Leaving the TV on, he went upstairs, hearing his own heavy tread on the creaking stairs.

She was not at the back door, which was closest to the basement window, so Grant went to the front door and snapped on the porch light as he opened it.

“Come in, Marianne,” he said, holding the screen door open for her.

“I’m s-s-so sorry—” she began, but he cut her off.

“Nonsense. Come in and sit down. Can I make you some tea or coffee?”

She looked like a scared rabbit. “C-c-coffee would be great.”

“Are you all right?”

She nodded but was shivering like a leaf.

Grant moved past her into the kitchen, and she followed, sitting at the kitchen chair he pulled out for her. He fiddled with the coffeemaker, which had already been preprogrammed for tomorrow morning. After a few minutes of trying to fool the computer chip in it, he was able
to get it to work. In a few seconds the comforting
blurp
and
drip
sounds commenced.

Grant sat down at the table across from the young woman. She was looking at her hands, locked in a prayerful grip on the top of the table, as if she had never seen them before.
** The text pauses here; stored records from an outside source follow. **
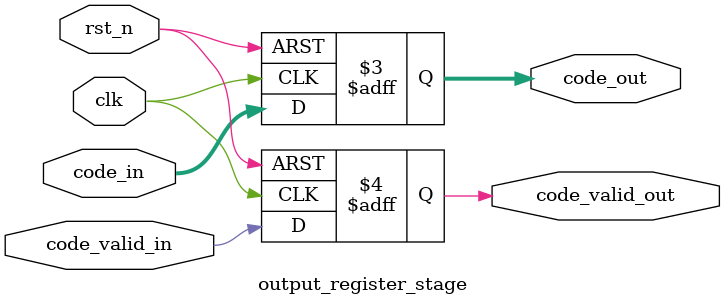
<source format=sv>
module LUT_Hamming_Encoder(
    input wire clk,
    input wire rst_n,
    input wire [3:0] data_in,
    input wire data_valid,
    output wire [6:0] code_out,
    output wire code_valid
);
    // 中间信号声明
    wire [3:0] data_stage1;
    wire data_valid_stage1;
    wire [6:0] code_stage2;
    wire code_valid_stage2;
    
    // 输入寄存器阶段
    data_input_stage input_stage (
        .clk(clk),
        .rst_n(rst_n),
        .data_in(data_in),
        .data_valid(data_valid),
        .data_out(data_stage1),
        .data_valid_out(data_valid_stage1)
    );
    
    // 汉明编码查找阶段
    hamming_lookup_stage lookup_stage (
        .clk(clk),
        .rst_n(rst_n),
        .addr_in(data_stage1),
        .addr_valid(data_valid_stage1),
        .code_out(code_stage2),
        .code_valid(code_valid_stage2)
    );
    
    // 输出寄存器阶段
    output_register_stage output_stage (
        .clk(clk),
        .rst_n(rst_n),
        .code_in(code_stage2),
        .code_valid_in(code_valid_stage2),
        .code_out(code_out),
        .code_valid_out(code_valid)
    );
endmodule

module data_input_stage (
    input wire clk,
    input wire rst_n,
    input wire [3:0] data_in,
    input wire data_valid,
    output reg [3:0] data_out,
    output reg data_valid_out
);
    // 输入寄存器实现，添加一级流水线
    always @(posedge clk or negedge rst_n) begin
        if (!rst_n) begin
            data_out <= 4'b0;
            data_valid_out <= 1'b0;
        end else begin
            data_out <= data_in;
            data_valid_out <= data_valid;
        end
    end
endmodule

module hamming_lookup_stage (
    input wire clk,
    input wire rst_n,
    input wire [3:0] addr_in,
    input wire addr_valid,
    output reg [6:0] code_out,
    output reg code_valid
);
    // ROM存储预计算的汉明码结果
    reg [6:0] ham_rom [0:15];
    
    // 初始化ROM内容
    initial begin
        $readmemh("hamming_lut.hex", ham_rom);
    end
    
    // 使用寄存器输出以提高时序性能
    always @(posedge clk or negedge rst_n) begin
        if (!rst_n) begin
            code_out <= 7'b0;
            code_valid <= 1'b0;
        end else begin
            code_out <= ham_rom[addr_in];
            code_valid <= addr_valid;
        end
    end
endmodule

module output_register_stage (
    input wire clk,
    input wire rst_n,
    input wire [6:0] code_in,
    input wire code_valid_in,
    output reg [6:0] code_out,
    output reg code_valid_out
);
    // 输出寄存器实现，添加额外的流水线级
    always @(posedge clk or negedge rst_n) begin
        if (!rst_n) begin
            code_out <= 7'b0;
            code_valid_out <= 1'b0;
        end else begin
            code_out <= code_in;
            code_valid_out <= code_valid_in;
        end
    end
endmodule
</source>
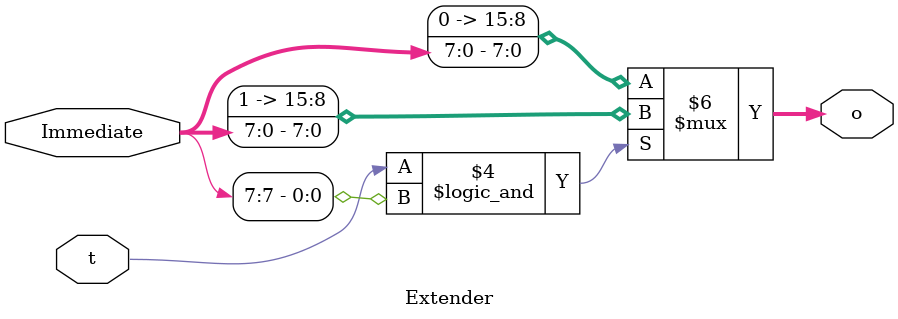
<source format=v>
`timescale 1ns / 1ps
module Extender(
    input [7:0] Immediate,
    output reg [15:0] o,
    input t	 
    );
	 
	 always @ (t or Immediate) begin
		 if(t == 1 && Immediate[7] == 1) begin
			o = {8'b11111111,Immediate};
		 end else begin
			o = {8'b00000000,Immediate};
		 end
	 end

endmodule

</source>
“I haven’t seen you in . . . what, two weeks?” Grant said, mustering his soothing cop voice. He knew he was pretty drunk, but was able to overcome it. He tried to lighten his tone and gave a small smile. “What’s bothering you? Besides everything, that is?”

The girl continued to stare at her hands on the table. It was obvious she was trying to bring herself to say something, so Grant continued his monologue.

“I know what you’re going through, Marianne. I lost my wife a few years ago. That hole still hasn’t filled up completely. But it does get better, I can tell you from experience.”

She was still fighting with herself.

“I . . . heard about your pregnancy, of course,” Grant went on. “As you probably know, the DNA results on Bud Ganley were negative.”

This was the spot where, like it or not, he would have to harden his voice a little. “You obviously did have relations with someone that night, Marianne. What I have to ask you is a hard question: who was it?”

Her eyes darted up from her hands, and Grant saw that they were filled with terror. For a moment, darker thoughts than Marianne Carlin’s private life assaulted him.

“Detective—”

Her hands were trembling, now, and when he reached over to steady them they were cold as winter.

“Don’t say anything yet.”

He abruptly got up and went to the coffee machine.
The cycle wasn’t finished yet but he yanked the carafe out and poured a cup for her anyway. He pushed the carafe back into its place and noted the spilled coffee hissing on the hot plate beneath it.